(Records excerpted from a collection)

+ + + +

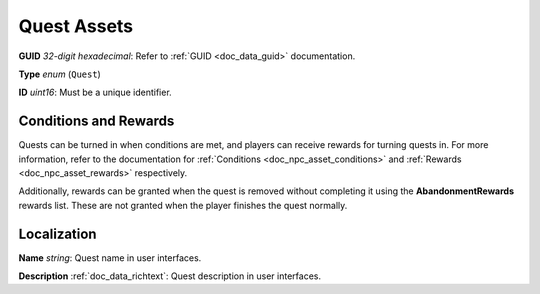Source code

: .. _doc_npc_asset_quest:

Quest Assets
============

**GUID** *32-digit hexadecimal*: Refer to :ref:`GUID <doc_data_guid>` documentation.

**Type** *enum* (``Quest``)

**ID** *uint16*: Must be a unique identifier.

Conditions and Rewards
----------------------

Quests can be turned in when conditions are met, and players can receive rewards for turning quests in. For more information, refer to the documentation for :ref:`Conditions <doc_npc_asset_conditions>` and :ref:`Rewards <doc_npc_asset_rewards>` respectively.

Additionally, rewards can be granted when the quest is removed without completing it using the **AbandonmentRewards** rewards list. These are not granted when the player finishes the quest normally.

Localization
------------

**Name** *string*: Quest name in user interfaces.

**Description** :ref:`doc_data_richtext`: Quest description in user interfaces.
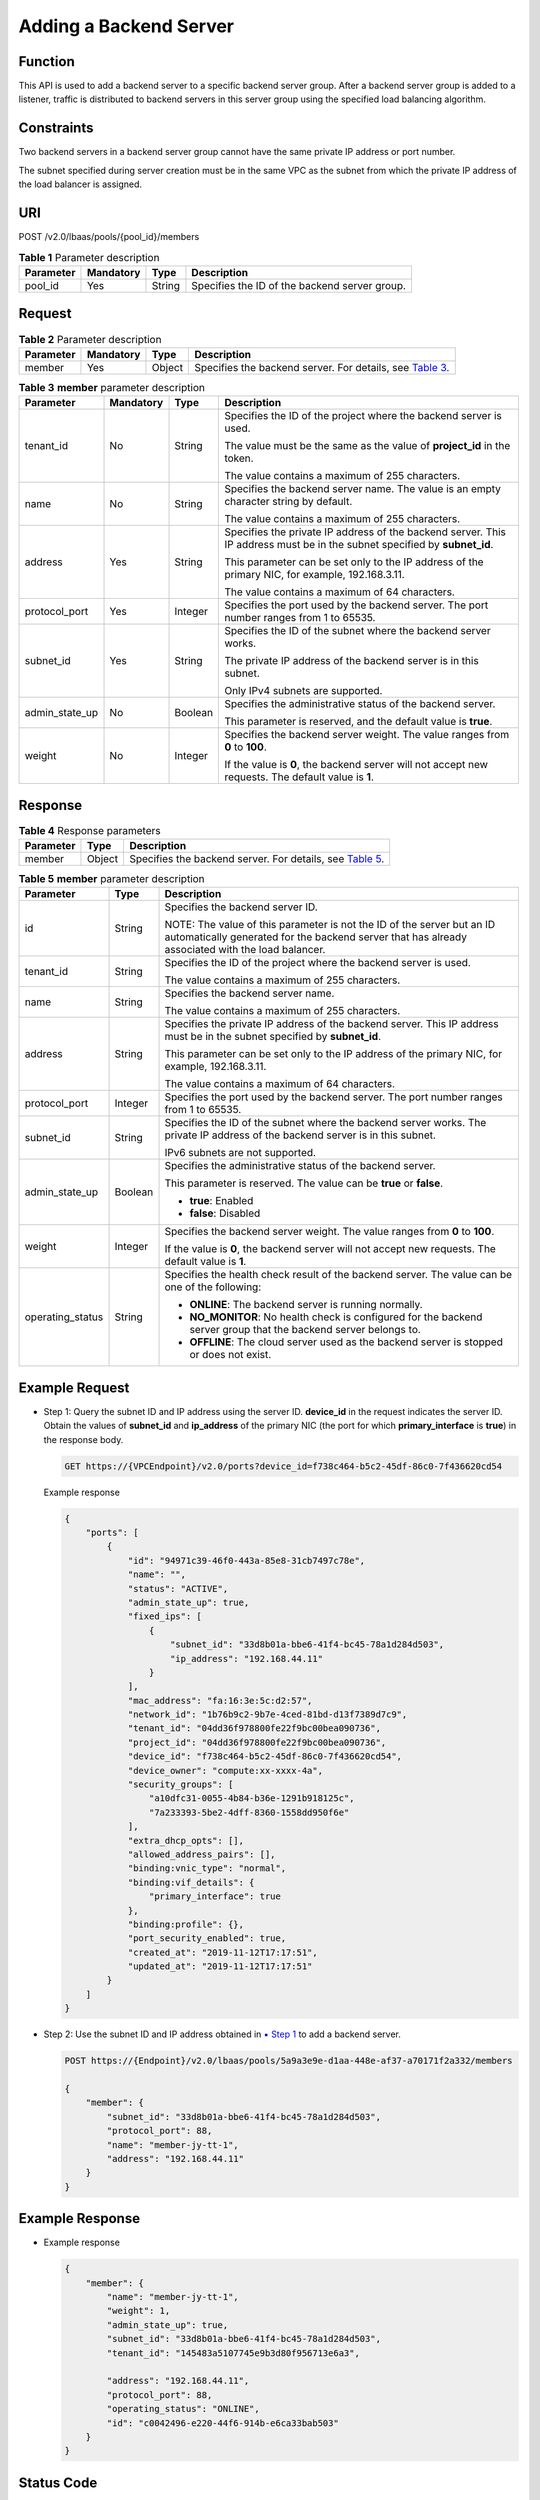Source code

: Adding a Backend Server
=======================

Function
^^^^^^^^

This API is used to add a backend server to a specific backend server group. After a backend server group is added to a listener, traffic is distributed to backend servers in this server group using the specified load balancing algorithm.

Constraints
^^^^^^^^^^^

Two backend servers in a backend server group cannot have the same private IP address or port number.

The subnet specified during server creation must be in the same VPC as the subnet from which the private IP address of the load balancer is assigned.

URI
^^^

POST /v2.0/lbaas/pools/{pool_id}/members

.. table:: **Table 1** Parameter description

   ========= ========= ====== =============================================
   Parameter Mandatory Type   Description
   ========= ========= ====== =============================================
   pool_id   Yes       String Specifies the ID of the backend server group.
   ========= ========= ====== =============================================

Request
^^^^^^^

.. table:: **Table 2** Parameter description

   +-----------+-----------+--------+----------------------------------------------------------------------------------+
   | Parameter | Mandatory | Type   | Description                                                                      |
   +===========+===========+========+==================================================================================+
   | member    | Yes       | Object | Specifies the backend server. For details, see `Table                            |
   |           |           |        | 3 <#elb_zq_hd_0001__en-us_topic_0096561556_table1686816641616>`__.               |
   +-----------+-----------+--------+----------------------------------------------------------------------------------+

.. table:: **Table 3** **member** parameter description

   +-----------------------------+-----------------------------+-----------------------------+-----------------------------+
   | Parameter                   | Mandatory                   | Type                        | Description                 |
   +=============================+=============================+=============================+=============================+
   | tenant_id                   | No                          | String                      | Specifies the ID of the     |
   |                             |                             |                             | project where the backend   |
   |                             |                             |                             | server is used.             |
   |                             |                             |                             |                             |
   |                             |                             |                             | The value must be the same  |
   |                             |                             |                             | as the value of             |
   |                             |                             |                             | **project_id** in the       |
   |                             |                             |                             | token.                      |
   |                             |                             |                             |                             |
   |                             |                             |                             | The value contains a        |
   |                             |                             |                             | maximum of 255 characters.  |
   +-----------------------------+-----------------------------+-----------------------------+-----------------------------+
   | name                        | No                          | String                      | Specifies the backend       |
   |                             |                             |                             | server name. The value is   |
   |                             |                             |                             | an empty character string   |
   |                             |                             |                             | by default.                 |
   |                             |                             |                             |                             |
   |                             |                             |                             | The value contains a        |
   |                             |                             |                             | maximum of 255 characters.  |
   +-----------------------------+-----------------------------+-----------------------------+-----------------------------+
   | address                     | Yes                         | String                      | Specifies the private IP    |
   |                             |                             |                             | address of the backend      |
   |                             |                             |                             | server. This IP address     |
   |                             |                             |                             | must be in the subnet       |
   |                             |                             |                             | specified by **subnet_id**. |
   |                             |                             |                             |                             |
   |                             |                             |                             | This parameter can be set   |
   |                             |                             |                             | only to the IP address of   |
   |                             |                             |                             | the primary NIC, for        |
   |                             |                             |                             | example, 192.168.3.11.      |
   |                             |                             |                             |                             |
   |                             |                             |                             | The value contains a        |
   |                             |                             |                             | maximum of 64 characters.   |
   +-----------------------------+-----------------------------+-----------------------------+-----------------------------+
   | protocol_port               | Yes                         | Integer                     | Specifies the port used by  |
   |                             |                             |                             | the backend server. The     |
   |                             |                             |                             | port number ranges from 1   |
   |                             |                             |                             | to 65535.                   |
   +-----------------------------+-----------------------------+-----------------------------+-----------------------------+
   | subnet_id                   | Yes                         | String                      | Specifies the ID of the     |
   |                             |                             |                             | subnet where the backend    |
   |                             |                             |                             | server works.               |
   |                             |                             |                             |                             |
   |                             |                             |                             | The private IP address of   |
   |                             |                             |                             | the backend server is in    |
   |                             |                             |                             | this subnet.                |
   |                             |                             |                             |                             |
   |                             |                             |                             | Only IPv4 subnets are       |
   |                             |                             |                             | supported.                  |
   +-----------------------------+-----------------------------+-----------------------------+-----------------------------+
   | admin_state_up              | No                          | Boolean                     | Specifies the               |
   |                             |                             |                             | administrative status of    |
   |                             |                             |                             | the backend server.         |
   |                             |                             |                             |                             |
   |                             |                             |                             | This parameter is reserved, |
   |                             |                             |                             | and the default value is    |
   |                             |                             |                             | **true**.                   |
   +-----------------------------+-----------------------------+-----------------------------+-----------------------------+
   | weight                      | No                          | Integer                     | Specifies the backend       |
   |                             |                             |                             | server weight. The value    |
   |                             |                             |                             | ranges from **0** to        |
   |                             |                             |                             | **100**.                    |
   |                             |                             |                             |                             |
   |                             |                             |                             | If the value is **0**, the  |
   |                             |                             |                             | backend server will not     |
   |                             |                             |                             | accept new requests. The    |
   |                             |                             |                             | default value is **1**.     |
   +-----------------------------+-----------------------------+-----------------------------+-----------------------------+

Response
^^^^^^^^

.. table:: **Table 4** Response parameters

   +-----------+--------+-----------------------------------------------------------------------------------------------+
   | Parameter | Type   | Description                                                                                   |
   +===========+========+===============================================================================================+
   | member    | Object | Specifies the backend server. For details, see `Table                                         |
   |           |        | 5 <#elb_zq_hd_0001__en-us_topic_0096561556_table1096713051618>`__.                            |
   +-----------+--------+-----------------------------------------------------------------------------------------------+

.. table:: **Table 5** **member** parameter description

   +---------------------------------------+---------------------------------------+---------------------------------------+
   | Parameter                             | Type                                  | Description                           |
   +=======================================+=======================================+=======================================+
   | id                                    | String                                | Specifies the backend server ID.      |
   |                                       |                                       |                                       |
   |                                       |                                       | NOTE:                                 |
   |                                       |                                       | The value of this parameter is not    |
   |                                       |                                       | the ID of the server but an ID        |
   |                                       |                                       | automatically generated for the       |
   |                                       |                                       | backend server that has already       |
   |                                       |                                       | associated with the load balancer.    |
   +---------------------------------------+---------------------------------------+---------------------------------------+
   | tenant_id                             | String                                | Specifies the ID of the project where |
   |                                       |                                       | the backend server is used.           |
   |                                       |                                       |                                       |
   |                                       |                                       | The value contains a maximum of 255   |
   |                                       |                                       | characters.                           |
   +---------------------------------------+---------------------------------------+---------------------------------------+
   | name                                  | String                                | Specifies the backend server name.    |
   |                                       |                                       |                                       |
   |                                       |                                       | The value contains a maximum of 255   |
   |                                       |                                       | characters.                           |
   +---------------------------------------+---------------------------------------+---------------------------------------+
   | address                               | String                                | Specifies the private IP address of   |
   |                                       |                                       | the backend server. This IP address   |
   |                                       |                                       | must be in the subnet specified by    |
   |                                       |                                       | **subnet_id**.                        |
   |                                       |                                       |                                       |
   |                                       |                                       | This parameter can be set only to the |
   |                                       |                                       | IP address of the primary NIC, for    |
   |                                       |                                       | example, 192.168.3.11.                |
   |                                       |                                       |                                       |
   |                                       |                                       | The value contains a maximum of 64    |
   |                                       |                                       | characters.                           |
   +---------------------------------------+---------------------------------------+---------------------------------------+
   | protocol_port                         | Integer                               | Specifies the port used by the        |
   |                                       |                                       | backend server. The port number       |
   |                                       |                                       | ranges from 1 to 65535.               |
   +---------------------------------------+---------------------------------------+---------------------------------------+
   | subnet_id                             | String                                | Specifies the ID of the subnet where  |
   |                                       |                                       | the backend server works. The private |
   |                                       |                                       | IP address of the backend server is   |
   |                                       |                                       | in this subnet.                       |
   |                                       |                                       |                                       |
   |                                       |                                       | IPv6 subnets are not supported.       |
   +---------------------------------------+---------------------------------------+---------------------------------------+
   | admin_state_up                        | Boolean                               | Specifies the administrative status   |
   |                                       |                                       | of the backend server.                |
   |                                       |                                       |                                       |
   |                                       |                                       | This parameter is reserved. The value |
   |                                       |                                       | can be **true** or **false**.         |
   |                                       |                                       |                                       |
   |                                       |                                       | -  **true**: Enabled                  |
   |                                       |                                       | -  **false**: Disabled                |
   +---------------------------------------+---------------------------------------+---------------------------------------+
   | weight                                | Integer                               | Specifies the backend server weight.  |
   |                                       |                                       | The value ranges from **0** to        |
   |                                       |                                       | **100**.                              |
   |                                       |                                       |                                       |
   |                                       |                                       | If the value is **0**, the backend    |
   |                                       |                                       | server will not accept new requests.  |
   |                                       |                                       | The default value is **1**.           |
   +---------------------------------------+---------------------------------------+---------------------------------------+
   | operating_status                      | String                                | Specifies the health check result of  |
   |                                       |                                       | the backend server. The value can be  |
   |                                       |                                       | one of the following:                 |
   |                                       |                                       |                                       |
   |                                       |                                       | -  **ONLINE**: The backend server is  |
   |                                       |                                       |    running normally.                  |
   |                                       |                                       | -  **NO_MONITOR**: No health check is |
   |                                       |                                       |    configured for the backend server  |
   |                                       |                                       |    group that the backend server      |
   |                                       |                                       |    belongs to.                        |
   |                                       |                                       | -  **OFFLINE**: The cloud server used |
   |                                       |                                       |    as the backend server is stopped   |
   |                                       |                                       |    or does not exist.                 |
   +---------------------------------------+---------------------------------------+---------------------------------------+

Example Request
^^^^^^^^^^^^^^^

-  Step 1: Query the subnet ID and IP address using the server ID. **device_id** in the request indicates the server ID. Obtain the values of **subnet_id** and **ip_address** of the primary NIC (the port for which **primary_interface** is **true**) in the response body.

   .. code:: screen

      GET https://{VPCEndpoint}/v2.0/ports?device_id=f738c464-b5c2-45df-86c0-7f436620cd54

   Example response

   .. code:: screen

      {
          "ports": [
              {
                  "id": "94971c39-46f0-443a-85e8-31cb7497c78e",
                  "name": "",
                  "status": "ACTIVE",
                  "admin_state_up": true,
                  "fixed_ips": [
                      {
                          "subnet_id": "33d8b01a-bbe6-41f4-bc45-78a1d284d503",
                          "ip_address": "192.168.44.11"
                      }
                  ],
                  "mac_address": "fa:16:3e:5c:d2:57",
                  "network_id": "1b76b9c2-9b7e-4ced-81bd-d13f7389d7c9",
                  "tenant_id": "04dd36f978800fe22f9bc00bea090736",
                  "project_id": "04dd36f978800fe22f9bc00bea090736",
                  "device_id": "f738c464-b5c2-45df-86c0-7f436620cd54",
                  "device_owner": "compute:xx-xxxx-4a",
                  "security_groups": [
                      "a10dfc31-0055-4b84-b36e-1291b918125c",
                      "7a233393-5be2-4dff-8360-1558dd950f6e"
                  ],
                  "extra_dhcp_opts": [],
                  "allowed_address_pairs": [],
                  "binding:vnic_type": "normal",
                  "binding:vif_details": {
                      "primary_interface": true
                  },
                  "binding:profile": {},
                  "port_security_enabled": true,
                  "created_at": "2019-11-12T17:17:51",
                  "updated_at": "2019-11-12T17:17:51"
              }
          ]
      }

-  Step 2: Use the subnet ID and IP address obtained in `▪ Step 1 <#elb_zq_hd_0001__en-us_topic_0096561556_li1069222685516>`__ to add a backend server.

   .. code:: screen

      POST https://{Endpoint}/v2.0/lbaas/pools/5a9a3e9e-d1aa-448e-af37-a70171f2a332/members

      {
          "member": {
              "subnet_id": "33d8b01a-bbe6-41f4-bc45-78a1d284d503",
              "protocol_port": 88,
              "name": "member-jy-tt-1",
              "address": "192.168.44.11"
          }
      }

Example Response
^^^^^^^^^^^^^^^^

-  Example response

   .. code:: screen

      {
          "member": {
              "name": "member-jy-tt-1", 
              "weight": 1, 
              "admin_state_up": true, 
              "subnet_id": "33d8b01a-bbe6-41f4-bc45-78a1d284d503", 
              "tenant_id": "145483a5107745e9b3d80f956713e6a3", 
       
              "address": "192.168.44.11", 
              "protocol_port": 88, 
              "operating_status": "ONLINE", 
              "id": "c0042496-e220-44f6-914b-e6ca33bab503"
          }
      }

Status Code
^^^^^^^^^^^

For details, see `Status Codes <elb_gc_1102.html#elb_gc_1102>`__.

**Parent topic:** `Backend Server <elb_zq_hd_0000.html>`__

+ + + +

• _EXERCISE AIM_
All lines in the preceding records that hold the word "which" need to be copied.

• _ANSWER TO THIS PROBLEM_
The subnet specified during server creation must be in the same VPC as the subnet from which the private IP address of the load balancer is assigned.
-  Step 1: Query the subnet ID and IP address using the server ID. **device_id** in the request indicates the server ID. Obtain the values of **subnet_id** and **ip_address** of the primary NIC (the port for which **primary_interface** is **true**) in the response body.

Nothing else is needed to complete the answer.